§ What to do
Transcribe the listing below word for word but skip its images.

§ Extracted entries
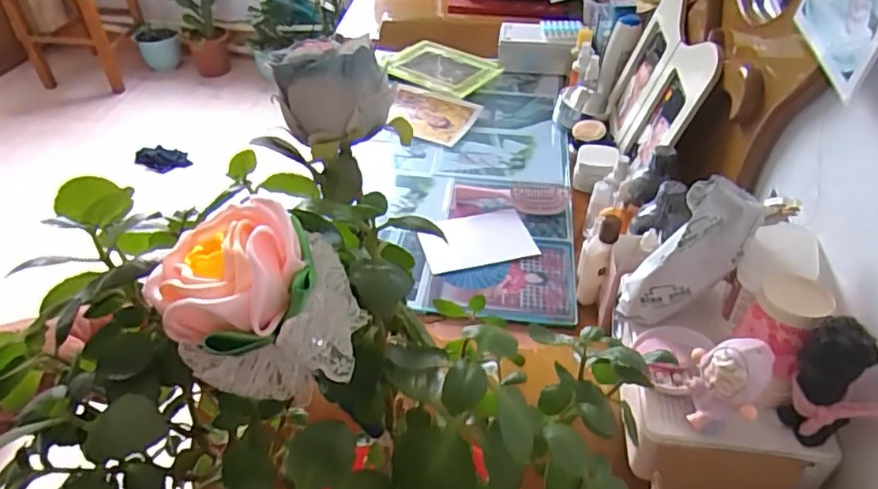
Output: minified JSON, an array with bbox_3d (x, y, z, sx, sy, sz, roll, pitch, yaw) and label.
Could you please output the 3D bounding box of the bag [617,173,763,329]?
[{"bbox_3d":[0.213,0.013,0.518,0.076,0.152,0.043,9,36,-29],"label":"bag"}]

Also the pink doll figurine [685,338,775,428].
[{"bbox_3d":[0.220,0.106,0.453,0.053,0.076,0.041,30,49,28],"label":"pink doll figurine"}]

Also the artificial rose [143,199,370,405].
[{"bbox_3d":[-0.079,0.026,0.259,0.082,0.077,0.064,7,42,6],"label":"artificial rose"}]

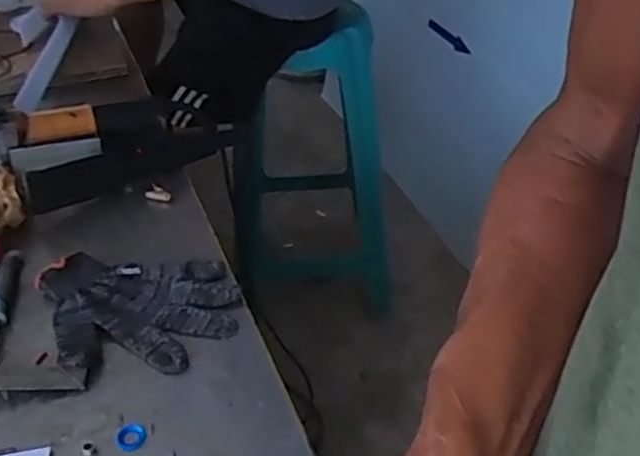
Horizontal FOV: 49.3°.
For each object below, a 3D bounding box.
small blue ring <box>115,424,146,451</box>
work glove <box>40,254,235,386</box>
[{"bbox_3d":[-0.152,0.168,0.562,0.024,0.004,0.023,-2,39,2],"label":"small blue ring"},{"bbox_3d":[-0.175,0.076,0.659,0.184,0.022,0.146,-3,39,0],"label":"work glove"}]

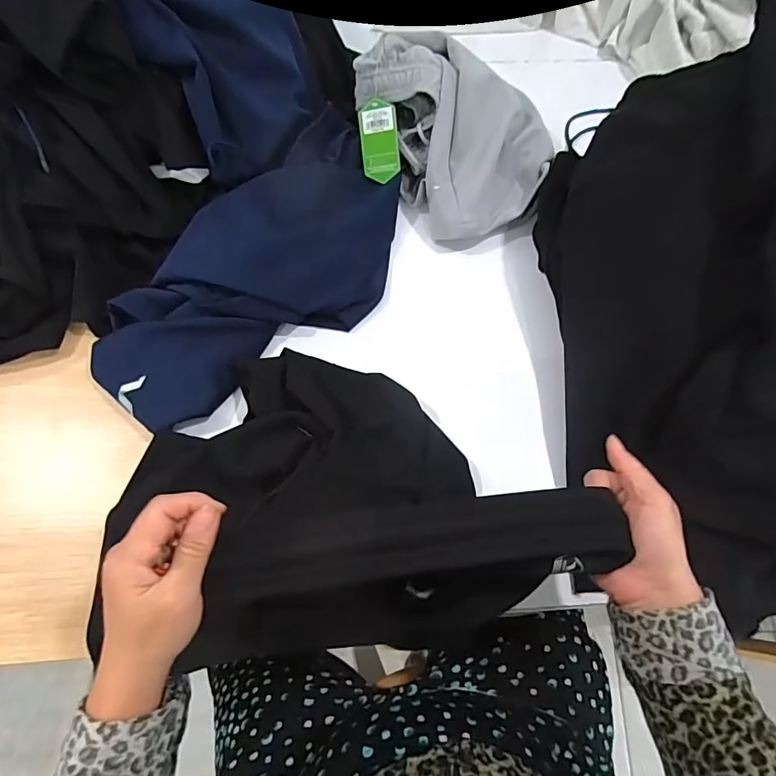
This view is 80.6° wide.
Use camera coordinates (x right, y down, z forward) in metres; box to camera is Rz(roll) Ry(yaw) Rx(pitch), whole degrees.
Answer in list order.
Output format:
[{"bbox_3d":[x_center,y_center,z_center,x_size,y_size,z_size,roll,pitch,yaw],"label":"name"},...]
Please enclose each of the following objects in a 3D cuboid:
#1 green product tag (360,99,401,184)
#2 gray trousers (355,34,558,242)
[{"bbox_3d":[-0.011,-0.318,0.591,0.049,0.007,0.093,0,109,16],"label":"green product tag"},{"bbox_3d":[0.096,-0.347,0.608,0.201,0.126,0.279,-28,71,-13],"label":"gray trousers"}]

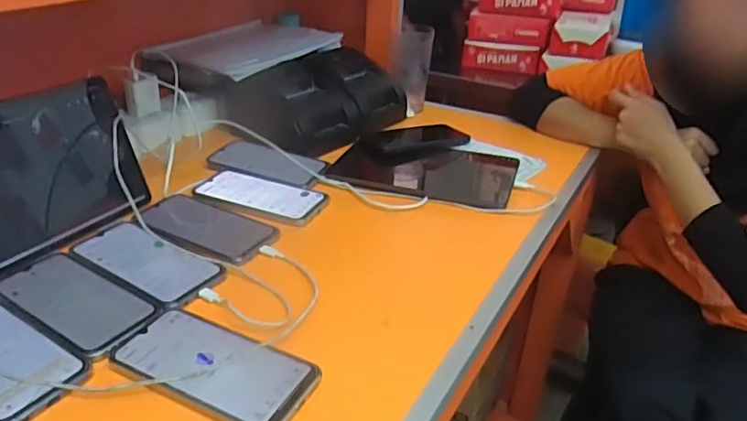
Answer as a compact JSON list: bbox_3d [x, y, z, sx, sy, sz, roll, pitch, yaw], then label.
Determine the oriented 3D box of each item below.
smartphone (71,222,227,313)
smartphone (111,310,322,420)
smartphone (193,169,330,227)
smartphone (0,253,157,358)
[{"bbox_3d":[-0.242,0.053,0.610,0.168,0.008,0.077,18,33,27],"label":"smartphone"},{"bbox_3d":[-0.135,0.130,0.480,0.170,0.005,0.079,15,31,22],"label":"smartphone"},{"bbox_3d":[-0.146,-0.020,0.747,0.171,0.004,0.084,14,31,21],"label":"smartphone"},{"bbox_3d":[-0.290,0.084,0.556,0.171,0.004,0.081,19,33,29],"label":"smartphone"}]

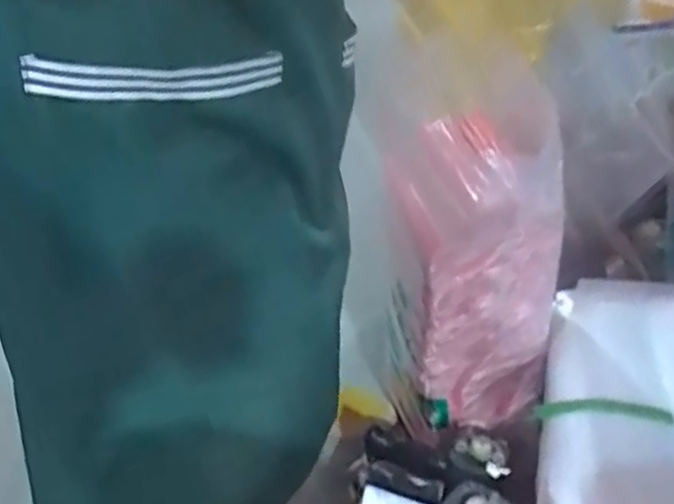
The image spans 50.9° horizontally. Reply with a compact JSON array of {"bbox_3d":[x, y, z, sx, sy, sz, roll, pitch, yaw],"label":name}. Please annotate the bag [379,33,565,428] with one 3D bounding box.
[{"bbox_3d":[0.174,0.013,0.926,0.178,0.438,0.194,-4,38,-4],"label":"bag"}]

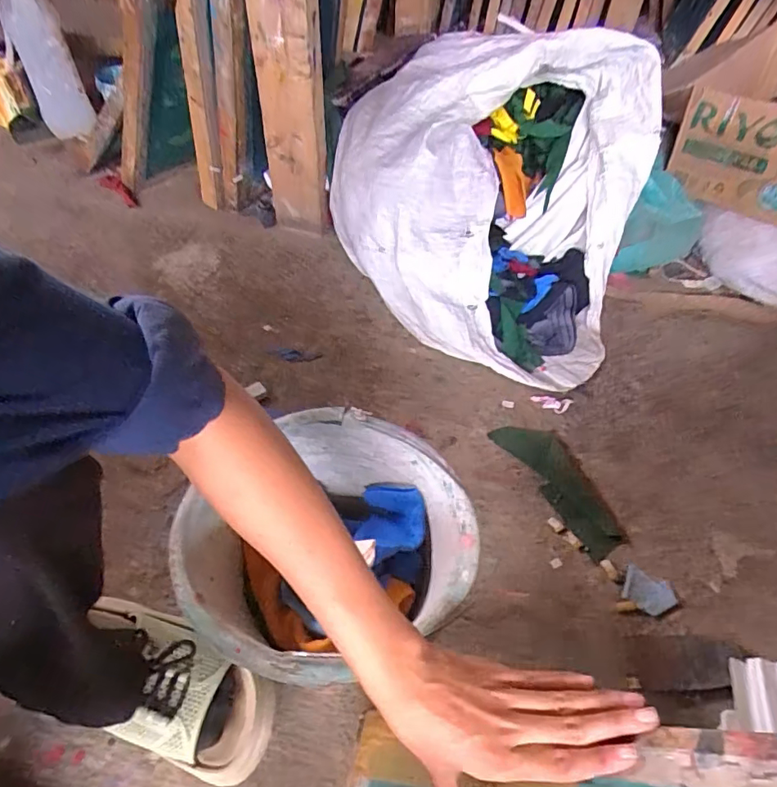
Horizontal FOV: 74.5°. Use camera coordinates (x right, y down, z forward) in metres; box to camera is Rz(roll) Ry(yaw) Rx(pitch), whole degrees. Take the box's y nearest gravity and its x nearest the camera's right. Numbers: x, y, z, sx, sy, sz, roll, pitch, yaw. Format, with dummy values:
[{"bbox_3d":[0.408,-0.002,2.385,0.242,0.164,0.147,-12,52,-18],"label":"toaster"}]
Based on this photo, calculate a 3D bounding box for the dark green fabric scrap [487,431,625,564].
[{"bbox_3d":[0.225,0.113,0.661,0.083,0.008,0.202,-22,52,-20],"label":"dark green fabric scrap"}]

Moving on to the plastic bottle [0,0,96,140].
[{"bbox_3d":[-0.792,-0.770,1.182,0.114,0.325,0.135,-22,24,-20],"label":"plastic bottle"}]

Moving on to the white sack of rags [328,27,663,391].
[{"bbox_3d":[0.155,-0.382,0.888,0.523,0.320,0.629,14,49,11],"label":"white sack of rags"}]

§ Task solution
Output: minified JSON, an array with bbox_3d (x, y, z, sx, sy, sz, roll, pitch, yaw) and label.
Could you please output the 3D bounding box of the bag [617,173,763,329]?
[{"bbox_3d":[0.213,0.013,0.518,0.076,0.152,0.043,9,36,-29],"label":"bag"}]

Also the pink doll figurine [685,338,775,428].
[{"bbox_3d":[0.220,0.106,0.453,0.053,0.076,0.041,30,49,28],"label":"pink doll figurine"}]

Also the artificial rose [143,199,370,405].
[{"bbox_3d":[-0.079,0.026,0.259,0.082,0.077,0.064,7,42,6],"label":"artificial rose"}]

Horizontal FOV: 49.3°.
For each object below, a 3D bounding box.
small blue ring <box>115,424,146,451</box>
work glove <box>40,254,235,386</box>
[{"bbox_3d":[-0.152,0.168,0.562,0.024,0.004,0.023,-2,39,2],"label":"small blue ring"},{"bbox_3d":[-0.175,0.076,0.659,0.184,0.022,0.146,-3,39,0],"label":"work glove"}]

This view is 80.6° wide.
Use camera coordinates (x right, y down, z forward) in metres; box to camera is Rz(roll) Ry(yaw) Rx(pitch), whole degrees.
Answer in list order.
Output format:
[{"bbox_3d":[x_center,y_center,z_center,x_size,y_size,z_size,roll,pitch,yaw],"label":"name"},...]
Please enclose each of the following objects in a 3D cuboid:
#1 green product tag (360,99,401,184)
#2 gray trousers (355,34,558,242)
[{"bbox_3d":[-0.011,-0.318,0.591,0.049,0.007,0.093,0,109,16],"label":"green product tag"},{"bbox_3d":[0.096,-0.347,0.608,0.201,0.126,0.279,-28,71,-13],"label":"gray trousers"}]

Answer as a compact JSON list: bbox_3d [x, y, z, sx, sy, sz, roll, pitch, yaw], then label.
Determine the oriented 3D box of each item below.
smartphone (71,222,227,313)
smartphone (111,310,322,420)
smartphone (193,169,330,227)
smartphone (0,253,157,358)
[{"bbox_3d":[-0.242,0.053,0.610,0.168,0.008,0.077,18,33,27],"label":"smartphone"},{"bbox_3d":[-0.135,0.130,0.480,0.170,0.005,0.079,15,31,22],"label":"smartphone"},{"bbox_3d":[-0.146,-0.020,0.747,0.171,0.004,0.084,14,31,21],"label":"smartphone"},{"bbox_3d":[-0.290,0.084,0.556,0.171,0.004,0.081,19,33,29],"label":"smartphone"}]

The image spans 50.9° horizontally. Reply with a compact JSON array of {"bbox_3d":[x, y, z, sx, sy, sz, roll, pitch, yaw],"label":name}. Please annotate the bag [379,33,565,428] with one 3D bounding box.
[{"bbox_3d":[0.174,0.013,0.926,0.178,0.438,0.194,-4,38,-4],"label":"bag"}]

Horizontal FOV: 74.5°. Use camera coordinates (x right, y down, z forward) in metres; box to camera is Rz(roll) Ry(yaw) Rx(pitch), whole degrees. Take the box's y nearest gravity and its x nearest the camera's right. Numbers: x, y, z, sx, sy, sz, roll, pitch, yaw. Format, with dummy values:
[{"bbox_3d":[0.408,-0.002,2.385,0.242,0.164,0.147,-12,52,-18],"label":"toaster"}]
Based on this photo, calculate a 3D bounding box for the dark green fabric scrap [487,431,625,564].
[{"bbox_3d":[0.225,0.113,0.661,0.083,0.008,0.202,-22,52,-20],"label":"dark green fabric scrap"}]

Moving on to the plastic bottle [0,0,96,140].
[{"bbox_3d":[-0.792,-0.770,1.182,0.114,0.325,0.135,-22,24,-20],"label":"plastic bottle"}]

Moving on to the white sack of rags [328,27,663,391].
[{"bbox_3d":[0.155,-0.382,0.888,0.523,0.320,0.629,14,49,11],"label":"white sack of rags"}]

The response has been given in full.